His looking strike percentage is tied for fifth-highest in the league. Schimpf waits for his pitch, quite often not getting it or missing it when it arrives, but when he identifies it and connects fully – as with Samardzija’s missed spot in the video above – he can produce spectacular results. This is how an extreme, all-or-nothing batted ball profile is created.

Yet one of those statistics is not at the extreme end. Schimpf’s Weighted Runs Created Plus is just 7% below league-average, and was almost exactly average before he went 0-for-4 on Wednesday night. Somehow, the Padres are getting average production out of a hitter who’s batting .148.  There are only 15 seasons of at least 100 plate appearances in which batters hit below the Mendoza line and were still within 10% of league average. Schimpf is on that list right now; the second-worst average on the list is Dan Uggla in 2013 at .179.

That might be the weirdest part of all of this. For all the categories in which Schimpf is at the tail ends of the distribution – the strikeouts, the fly balls, the average, the called strikes – Schimpf is providing an ordinary-looking .717 OPS, based on those walks and the occasional power outbursts. Depending on what you think about his defensive abilities, he’s somewhere between a decent role player and a clearly above-average regular. Based on the extremely small sample, DRS prorates him out as a plus-17 run defender at third over the course of the year, while UZR has a much more conservative plus-2.

Calling Schimpf an average baserunner also seems fair right now; he was slightly above-average in 2016, and has been slightly below so far in 2017, but when 7 of your 12 hits are home runs, not an awful lot of baserunning is required. If you look away from the batting average, this is a league-average player, albeit one who is in danger of leaving infielders almost entirely redundant every time he comes to the plate.

Going into the year, Schimpf seemed like a player with the potential for a lot of volatility. A repeat of his 2016 form over a full season would put his WAR at an All-Star level, but with a profile that tends towards such a low batting average, it seemed like there was significant risk that he would suffer prolonged slumps and get taken out of the lineup. That could still turn out to be true, but right now it seems like Schimpf is slumping when in reality he’s been a productive major leaguer. Strip out the average and everything looks fine. Not spectacular, but fine.

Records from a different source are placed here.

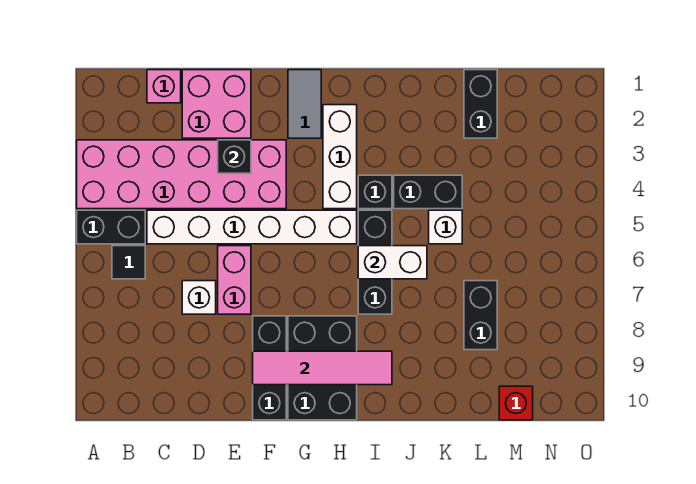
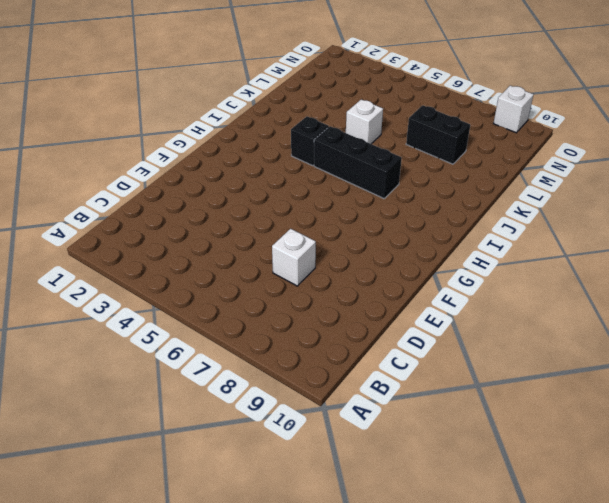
white 1x1 brick [493,86,534,133] -> none
none -> pink 2x6 brick [77,140,286,209]
none -> black 1x2 brick [77,210,145,244]
none -> black 1x1 tile [112,246,145,279]

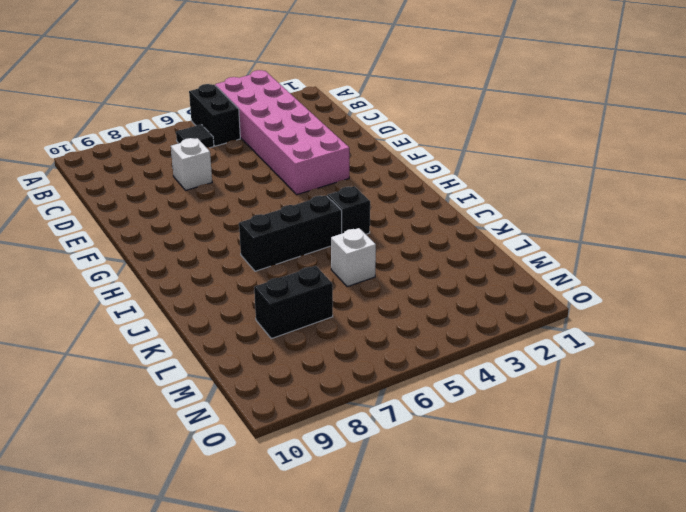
none -> pink 1x1 brick [147,70,181,103]
none -> white 1x6 brick [147,210,357,244]
none -> pink 2x2 brick [182,70,251,138]

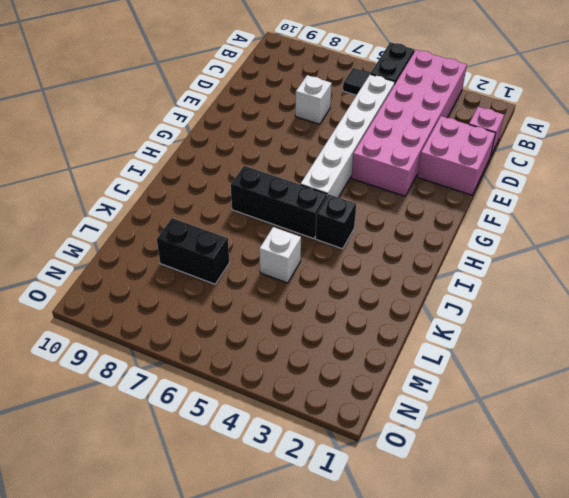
none -> pink 1x2 brick [218,246,251,314]
none -> black 1x3 brick [253,316,286,420]
none -> grey 1x2 tile [288,70,321,138]

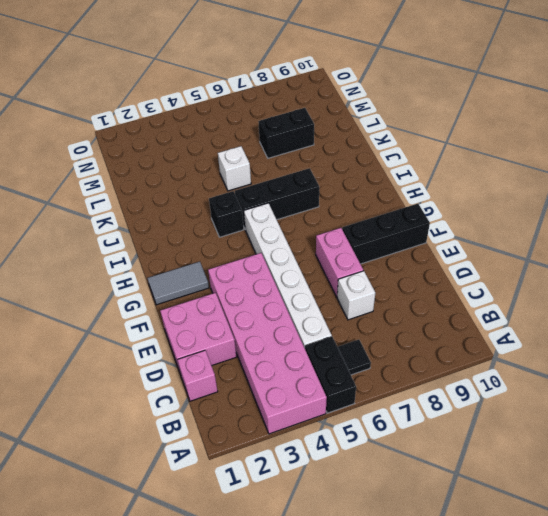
pink 1x2 brick [316,228,363,297] -> pink 1x2 brick turned to [218,246,251,314]
none -> black 2x3 brick [288,316,357,420]
none -> white 1x3 brick [323,105,357,209]
none -> black 1x2 brick [394,175,462,209]

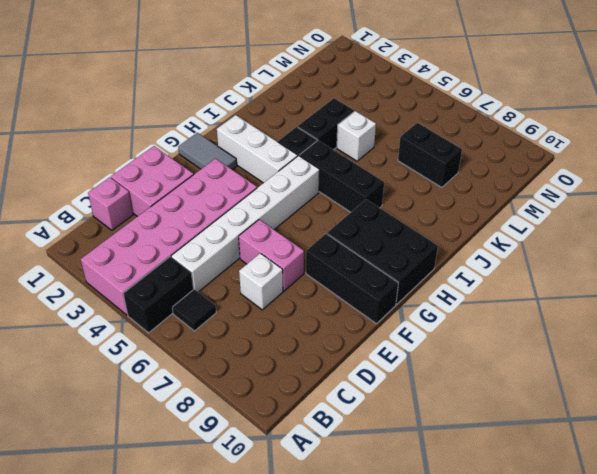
none -> black 1x2 brick [464,70,497,138]
none -> red 1x1 brick [499,386,533,420]
none -> black 1x1 brick [218,140,251,173]

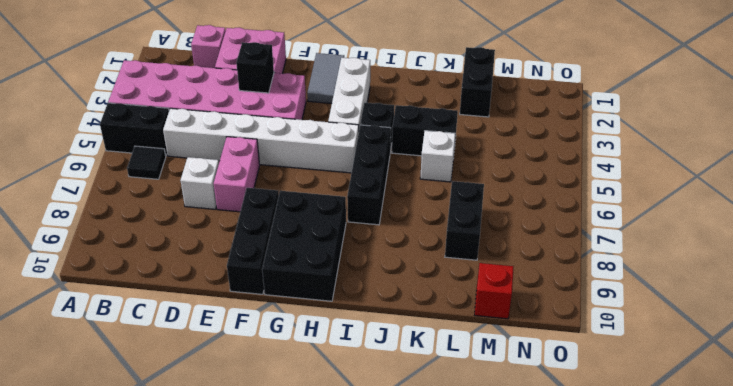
none -> pink 1x4 tile [253,351,392,385]
none -> white 1x2 brick [358,246,427,279]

It still feels like this can’t continue, one way or another: either Schimpf’s profile will correct to something at least a little more normal, or the current approach and resulting batting average won’t keep him in the lineup. It’s early, and most of what we’ve seen so far isn’t real, at least in the sense of being sustainable. Small samples lead to extreme results. Sometimes, though, we just don’t want to believe things we haven’t seen before. We haven’t seen Ryan Schimpf before. He’s unique, extreme and, at least right now, pretty average.